Monday, January 3, 2011


Upon the advice of Jacob's Nana, I sent the following correspondence to our health insurance provider. The alternative is a 20% copay per visit and I was told to expect a pretty big bill.

I called this morning to determine if my son Jacob was eligible for "physical therapy following admission" and learned that he was not because he would receive rehabilitation services from Hasbro Children's Hospital rather than Children's Hospital Boston where he underwent a left functional hemispherectomy on December 22, 2010. I would like a supervisor to please put in writing why rehabilitation services are not covered 100% simply because I am choosing a children's hospital closer to home. The services provided would be the same, as Jacob's prescription is for 3 hours per week over the course of a month. Hasbro Children's Hospital does not perform Epilepsy Surgery, otherwise we would have gone there. Again, please have a supervisor put an explanation in writing. Thank you.

Bethany Borgueta

Saturday, January 1, 2011


A catastrophic form of epilepsy with an underlying cause. Brain malformation resulting from a left middle cerebral artery infarction. Two-thirds of the left hemisphere of the brain missing. I do not remember for how long I mourned.

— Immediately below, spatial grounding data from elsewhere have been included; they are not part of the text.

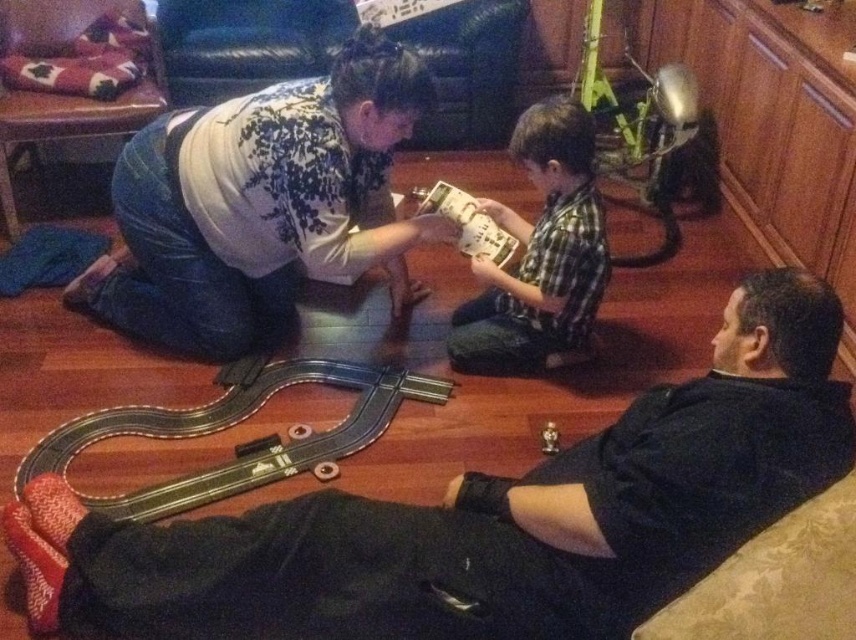
Is black matte couch at lower right bigger than dark gray pants at center?

Indeed, black matte couch at lower right has a larger size compared to dark gray pants at center.

Where is `black matte couch at lower right`? The height and width of the screenshot is (640, 856). black matte couch at lower right is located at coordinates (483, 516).

Which is more to the right, dark gray pants at center or green plaid shirt at center?

green plaid shirt at center is more to the right.

You are a GUI agent. You are given a task and a screenshot of the screen. Output one action in this format:
    pyautogui.click(x=<x>, y=<y>)
    Task: Click on the dark gray pants at center
    Image resolution: width=856 pixels, height=640 pixels.
    Given the screenshot: What is the action you would take?
    pyautogui.click(x=260, y=204)

The image size is (856, 640). I want to click on dark gray pants at center, so click(260, 204).

Who is positioned more to the right, black matte couch at lower right or green plaid shirt at center?

From the viewer's perspective, green plaid shirt at center appears more on the right side.

Does point (761, 310) lie in front of point (526, 115)?

Yes, it is in front of point (526, 115).

This screenshot has width=856, height=640. What do you see at coordinates (483, 516) in the screenshot?
I see `black matte couch at lower right` at bounding box center [483, 516].

You are a GUI agent. You are given a task and a screenshot of the screen. Output one action in this format:
    pyautogui.click(x=<x>, y=<y>)
    Task: Click on the black matte couch at lower right
    The width and height of the screenshot is (856, 640).
    Given the screenshot: What is the action you would take?
    pyautogui.click(x=483, y=516)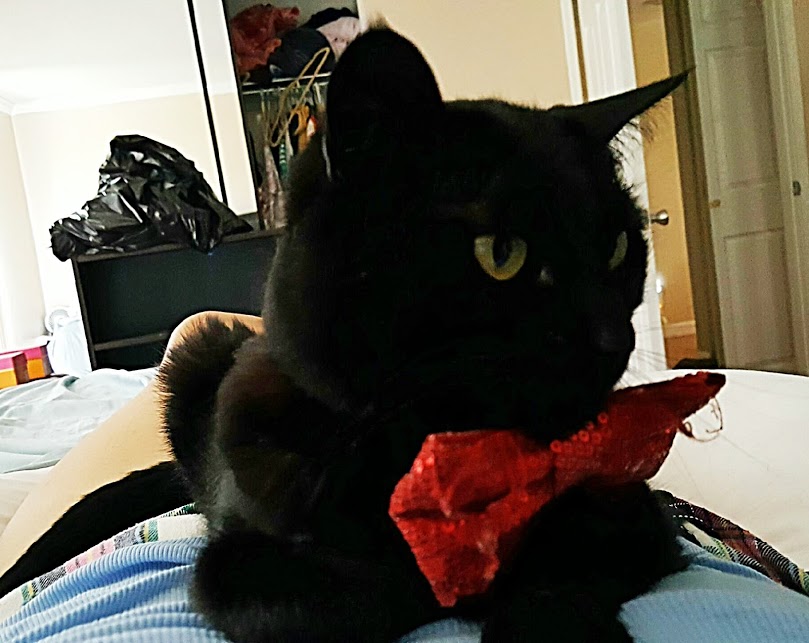
The width and height of the screenshot is (809, 643). I want to click on yellow wall, so click(x=489, y=39).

As I studied Jacob's EEG in Boston, I was sad for the left hemisphere, still producing electrical discharges - pathetic electrical discharges - that had no resemblance to the powerful storm from which all of this began. An island of brain tissue allowed to live only to reduce blood loss during surgery.

Rehabilitation of body and annihilation of seizures... we hope. 2010 was a good year. Constraint Therapy, Early Intervention, Left Functional Hemispherectomy. 2011 is the year of recovery... for all of us.